Top of Provided records

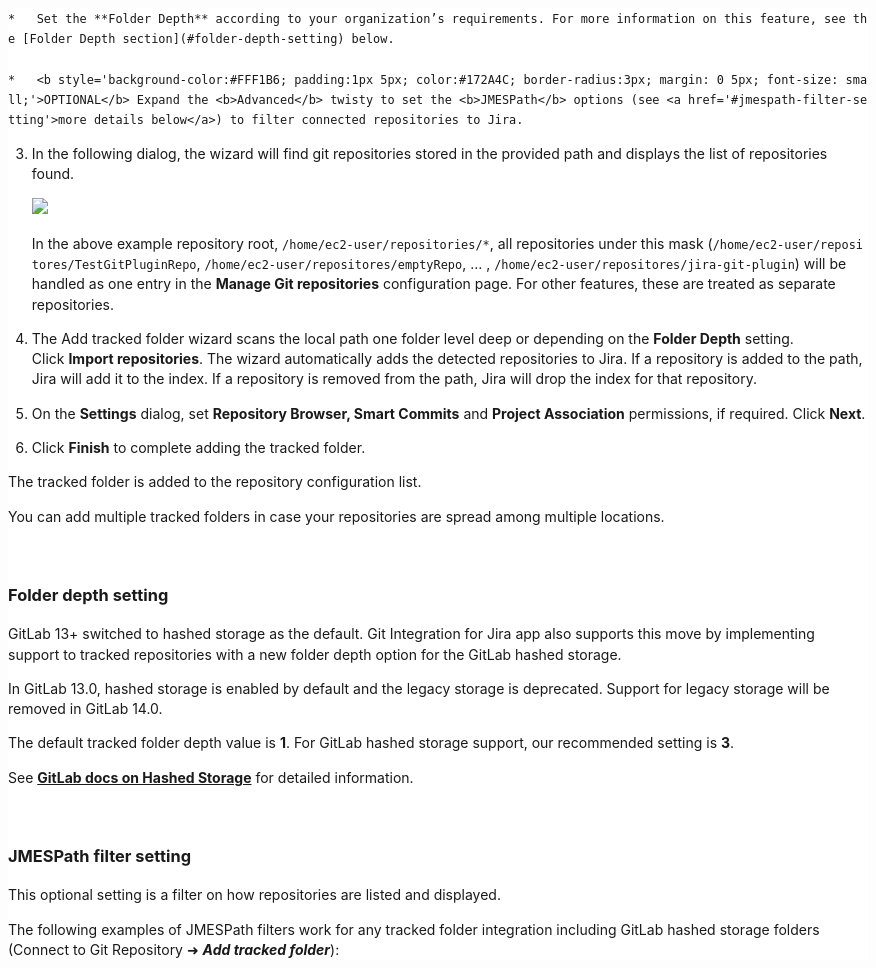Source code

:     *   Set the **Folder Depth** according to your organization’s requirements. For more information on this feature, see the [Folder Depth section](#folder-depth-setting) below.

    *   <b style='background-color:#FFF1B6; padding:1px 5px; color:#172A4C; border-radius:3px; margin: 0 5px; font-size: small;'>OPTIONAL</b> Expand the <b>Advanced</b> twisty to set the <b>JMESPath</b> options (see <a href='#jmespath-filter-setting'>more details below</a>) to filter connected repositories to Jira.

3.  In the following dialog, the wizard will find git repositories stored in the provided path and displays the list of repositories found.

    ![](/wp-content/uploads/gij-jira-serverdc-tracked-folder-wizard-repo-found-c.png)

    In the above example repository root, `/home/ec2-user/repositories/*`, all repositories under this mask (`/home/ec2-user/repositores/TestGitPluginRepo`, `/home/ec2-user/repositores/emptyRepo`, … , `/home/ec2-user/repositores/jira-git-plugin`) will be handled as one entry in the **Manage Git repositories** configuration page. For other features, these are treated as separate repositories.

4.  The Add tracked folder wizard scans the local path one folder level deep or depending on the **Folder Depth** setting. Click **Import repositories**.
    The wizard automatically adds the detected repositories to Jira. If a repository is added to the path, Jira will add it to the index. If a repository is removed from the path, Jira will drop the index for that repository.

5.  On the **Settings** dialog, set **Repository Browser, Smart Commits** and **Project Association** permissions, if required. Click **Next**.

6.  Click **Finish** to complete adding the tracked folder.


The tracked folder is added to the repository configuration list.

You can add multiple tracked folders in case your repositories are spread among multiple locations.

&nbsp;

### Folder depth setting

GitLab 13+ switched to hashed storage as the default. Git Integration for Jira app also supports this move by implementing support to tracked repositories with a new folder depth option for the GitLab hashed storage.

In GitLab 13.0, hashed storage is enabled by default and the legacy storage is deprecated. Support for legacy storage will be removed in GitLab 14.0.

The default tracked folder depth value is **1**. For GitLab hashed storage support, our recommended setting is **3**.

See <a href='https://docs.gitlab.com/ee/administration/repository_storage_paths.html' target='_blank'><b>GitLab docs on Hashed Storage</b></a> for detailed information.

&nbsp;

### JMESPath filter setting

This optional setting is a filter on how repositories are listed and displayed.

The following examples of JMESPath filters work for any tracked folder integration including GitLab hashed storage folders (Connect to Git Repository ➜ _**Add tracked folder**_):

Bottom of Provided records

Would you give the records again exactly, dropping the pictures?

* _Answer for the task_
Source code

:     *   Set the **Folder Depth** according to your organization’s requirements. For more information on this feature, see the [Folder Depth section](#folder-depth-setting) below.

    *   <b style='background-color:#FFF1B6; padding:1px 5px; color:#172A4C; border-radius:3px; margin: 0 5px; font-size: small;'>OPTIONAL</b> Expand the <b>Advanced</b> twisty to set the <b>JMESPath</b> options (see <a href='#jmespath-filter-setting'>more details below</a>) to filter connected repositories to Jira.

3.  In the following dialog, the wizard will find git repositories stored in the provided path and displays the list of repositories found.

    ![](/wp-content/uploads/gij-jira-serverdc-tracked-folder-wizard-repo-found-c.png)

    In the above example repository root, `/home/ec2-user/repositories/*`, all repositories under this mask (`/home/ec2-user/repositores/TestGitPluginRepo`, `/home/ec2-user/repositores/emptyRepo`, … , `/home/ec2-user/repositores/jira-git-plugin`) will be handled as one entry in the **Manage Git repositories** configuration page. For other features, these are treated as separate repositories.

4.  The Add tracked folder wizard scans the local path one folder level deep or depending on the **Folder Depth** setting. Click **Import repositories**.
    The wizard automatically adds the detected repositories to Jira. If a repository is added to the path, Jira will add it to the index. If a repository is removed from the path, Jira will drop the index for that repository.

5.  On the **Settings** dialog, set **Repository Browser, Smart Commits** and **Project Association** permissions, if required. Click **Next**.

6.  Click **Finish** to complete adding the tracked folder.


The tracked folder is added to the repository configuration list.

You can add multiple tracked folders in case your repositories are spread among multiple locations.

&nbsp;

### Folder depth setting

GitLab 13+ switched to hashed storage as the default. Git Integration for Jira app also supports this move by implementing support to tracked repositories with a new folder depth option for the GitLab hashed storage.

In GitLab 13.0, hashed storage is enabled by default and the legacy storage is deprecated. Support for legacy storage will be removed in GitLab 14.0.

The default tracked folder depth value is **1**. For GitLab hashed storage support, our recommended setting is **3**.

See <a href='https://docs.gitlab.com/ee/administration/repository_storage_paths.html' target='_blank'><b>GitLab docs on Hashed Storage</b></a> for detailed information.

&nbsp;

### JMESPath filter setting

This optional setting is a filter on how repositories are listed and displayed.

The following examples of JMESPath filters work for any tracked folder integration including GitLab hashed storage folders (Connect to Git Repository ➜ _**Add tracked folder**_):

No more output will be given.